◆ Data listing ◆
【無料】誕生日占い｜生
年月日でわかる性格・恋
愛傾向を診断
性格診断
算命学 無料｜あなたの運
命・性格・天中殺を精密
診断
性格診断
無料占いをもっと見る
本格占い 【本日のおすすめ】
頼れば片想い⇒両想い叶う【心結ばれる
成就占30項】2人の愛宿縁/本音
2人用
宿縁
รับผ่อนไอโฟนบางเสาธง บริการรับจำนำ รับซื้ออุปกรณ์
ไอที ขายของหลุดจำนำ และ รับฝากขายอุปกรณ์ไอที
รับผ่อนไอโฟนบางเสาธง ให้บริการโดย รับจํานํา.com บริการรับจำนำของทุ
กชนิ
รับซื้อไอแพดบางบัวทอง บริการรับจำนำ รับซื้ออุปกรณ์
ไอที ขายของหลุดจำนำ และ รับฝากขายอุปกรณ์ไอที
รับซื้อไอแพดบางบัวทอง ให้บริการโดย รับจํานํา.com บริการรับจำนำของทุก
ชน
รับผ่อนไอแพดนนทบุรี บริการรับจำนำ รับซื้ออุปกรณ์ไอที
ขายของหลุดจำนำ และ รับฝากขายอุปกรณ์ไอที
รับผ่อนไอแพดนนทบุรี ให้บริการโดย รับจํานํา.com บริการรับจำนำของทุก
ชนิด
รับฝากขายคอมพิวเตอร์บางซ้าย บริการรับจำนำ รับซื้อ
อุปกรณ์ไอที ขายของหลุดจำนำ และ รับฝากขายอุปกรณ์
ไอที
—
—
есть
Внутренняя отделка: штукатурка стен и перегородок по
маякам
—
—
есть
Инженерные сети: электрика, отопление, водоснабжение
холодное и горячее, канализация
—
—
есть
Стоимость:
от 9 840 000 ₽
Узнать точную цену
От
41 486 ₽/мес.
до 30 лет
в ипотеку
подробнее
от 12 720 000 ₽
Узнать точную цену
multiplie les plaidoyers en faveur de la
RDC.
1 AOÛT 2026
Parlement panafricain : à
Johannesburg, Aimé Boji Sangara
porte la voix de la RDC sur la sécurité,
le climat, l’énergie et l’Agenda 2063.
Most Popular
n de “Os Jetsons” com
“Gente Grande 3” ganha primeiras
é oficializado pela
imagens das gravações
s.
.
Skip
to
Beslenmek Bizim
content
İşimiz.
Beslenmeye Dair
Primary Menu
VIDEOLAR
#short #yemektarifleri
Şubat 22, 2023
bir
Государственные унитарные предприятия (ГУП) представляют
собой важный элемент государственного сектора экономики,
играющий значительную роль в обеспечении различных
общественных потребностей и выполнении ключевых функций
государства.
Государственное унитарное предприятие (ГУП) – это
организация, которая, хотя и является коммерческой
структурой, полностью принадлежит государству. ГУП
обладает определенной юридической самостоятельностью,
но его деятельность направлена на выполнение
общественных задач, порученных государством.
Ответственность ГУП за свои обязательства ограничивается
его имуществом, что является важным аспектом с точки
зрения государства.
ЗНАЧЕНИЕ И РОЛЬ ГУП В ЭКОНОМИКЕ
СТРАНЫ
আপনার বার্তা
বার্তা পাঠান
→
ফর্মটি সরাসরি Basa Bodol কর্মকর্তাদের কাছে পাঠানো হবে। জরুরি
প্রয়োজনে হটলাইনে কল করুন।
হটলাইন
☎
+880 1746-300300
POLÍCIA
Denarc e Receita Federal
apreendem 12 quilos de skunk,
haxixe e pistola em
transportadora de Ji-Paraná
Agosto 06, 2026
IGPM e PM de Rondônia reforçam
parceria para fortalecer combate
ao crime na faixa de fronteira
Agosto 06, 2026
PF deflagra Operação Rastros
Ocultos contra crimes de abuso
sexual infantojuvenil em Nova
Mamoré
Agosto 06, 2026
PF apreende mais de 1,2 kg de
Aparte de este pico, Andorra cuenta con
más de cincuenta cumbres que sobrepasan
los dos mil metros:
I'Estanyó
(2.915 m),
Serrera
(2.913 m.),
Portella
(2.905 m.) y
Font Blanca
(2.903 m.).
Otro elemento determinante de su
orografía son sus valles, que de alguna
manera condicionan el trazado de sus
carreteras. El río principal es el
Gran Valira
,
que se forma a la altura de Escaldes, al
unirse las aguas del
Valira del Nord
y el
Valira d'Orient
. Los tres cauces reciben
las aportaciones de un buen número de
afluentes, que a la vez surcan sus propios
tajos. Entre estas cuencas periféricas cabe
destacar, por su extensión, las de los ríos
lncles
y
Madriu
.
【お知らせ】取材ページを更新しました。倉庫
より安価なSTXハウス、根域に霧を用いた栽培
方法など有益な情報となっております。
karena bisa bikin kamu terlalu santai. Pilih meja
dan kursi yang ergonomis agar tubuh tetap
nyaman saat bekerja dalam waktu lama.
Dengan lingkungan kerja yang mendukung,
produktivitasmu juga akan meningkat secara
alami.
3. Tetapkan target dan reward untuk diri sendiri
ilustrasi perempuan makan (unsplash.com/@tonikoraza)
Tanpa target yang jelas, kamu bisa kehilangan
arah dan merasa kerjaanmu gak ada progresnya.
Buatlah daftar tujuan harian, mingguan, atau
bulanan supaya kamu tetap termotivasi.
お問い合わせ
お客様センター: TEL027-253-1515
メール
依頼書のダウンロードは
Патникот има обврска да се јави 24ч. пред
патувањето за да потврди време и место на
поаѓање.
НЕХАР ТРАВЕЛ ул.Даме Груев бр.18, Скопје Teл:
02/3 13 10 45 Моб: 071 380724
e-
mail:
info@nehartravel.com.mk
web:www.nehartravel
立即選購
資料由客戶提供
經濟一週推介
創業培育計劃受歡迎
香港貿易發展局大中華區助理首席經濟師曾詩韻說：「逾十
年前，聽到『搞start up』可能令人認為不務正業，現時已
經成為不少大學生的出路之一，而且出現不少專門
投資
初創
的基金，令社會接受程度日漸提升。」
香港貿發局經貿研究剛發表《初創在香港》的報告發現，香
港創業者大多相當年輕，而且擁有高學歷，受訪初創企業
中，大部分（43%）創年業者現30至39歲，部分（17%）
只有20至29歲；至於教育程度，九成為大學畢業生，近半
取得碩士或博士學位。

◆ Task to carry out ◆
Retype exactly, and only, the lines above from the one where "ফর্মটি সরাসরি Basa" occurs up to and including the one where "IGPM e PM de Rondônia reforçam" occurs.

◆ Response to this task ◆
ফর্মটি সরাসরি Basa Bodol কর্মকর্তাদের কাছে পাঠানো হবে। জরুরি
প্রয়োজনে হটলাইনে কল করুন।
হটলাইন
☎
+880 1746-300300
POLÍCIA
Denarc e Receita Federal
apreendem 12 quilos de skunk,
haxixe e pistola em
transportadora de Ji-Paraná
Agosto 06, 2026
IGPM e PM de Rondônia reforçam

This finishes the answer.